The location of graphical entities such as data points or icons in a display can convey significant information about the relations between entities. Entity placement is therefore a critical consideration for data visualization. Many display techniques are available including hierarchical, symmetric, orthogonal, circular layout and others. Hierarchical ordering relations can be explicit, as in organizational charts or directory structures; or derived, as for example from clustering or partitioning algorithms. However, hierarchical ordering requires that a leaf graphical entity should not have a direct relationship with other than parent graphic entities. Thus a leaf graphical entity can only have indirect relationships with other entities through its parent graphical entities. Compared with hierarchical layout, the circular layout enables each graphical entity to have a direct relation with any other graphical entity as well as indirect relationships with other graphical entities through its parent entities. This feature of the circular layout makes it an ideal choice for molecular correlation networks, where molecules may correlate more or less strongly with many other molecules.

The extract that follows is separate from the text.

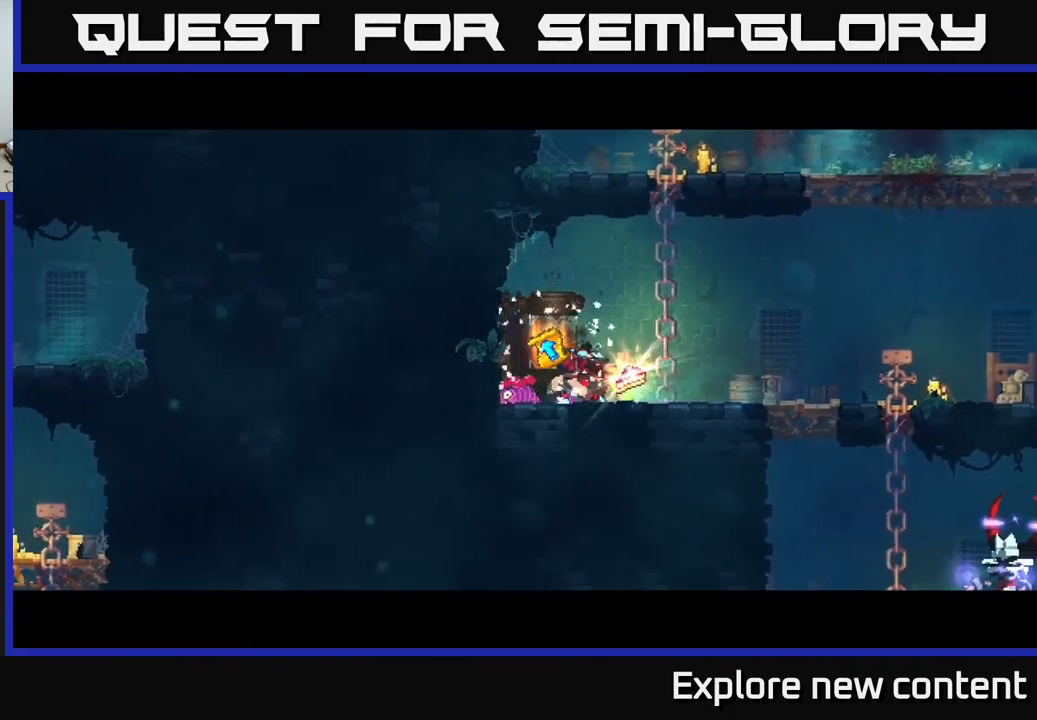
{"buttons": [], "left_stick": "center", "right_stick": "center", "events": [[184, "left_stick", "right"], [367, "left_stick", "center"]]}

Spring embedding  is another popular layout algorithm which can be used to display molecular correlation networks. The drawing process considers the graph as a force model system which includes repulsive and attractive forces. The effect of spring embedding is to distribute nodes in a two-dimensional plane with some separation, while attempting to keep connected nodes reasonably close together. The advantage of this algorithm is that it is easy to see molecular correlation clusters, such as groups of molecules that are connected to each other. A disadvantage of this approach is the molecules detected in different experimental groups will be mixed and displayed on the screen based on the force system. The user must therefore navigate through the entire correlation network to find the interesting molecules.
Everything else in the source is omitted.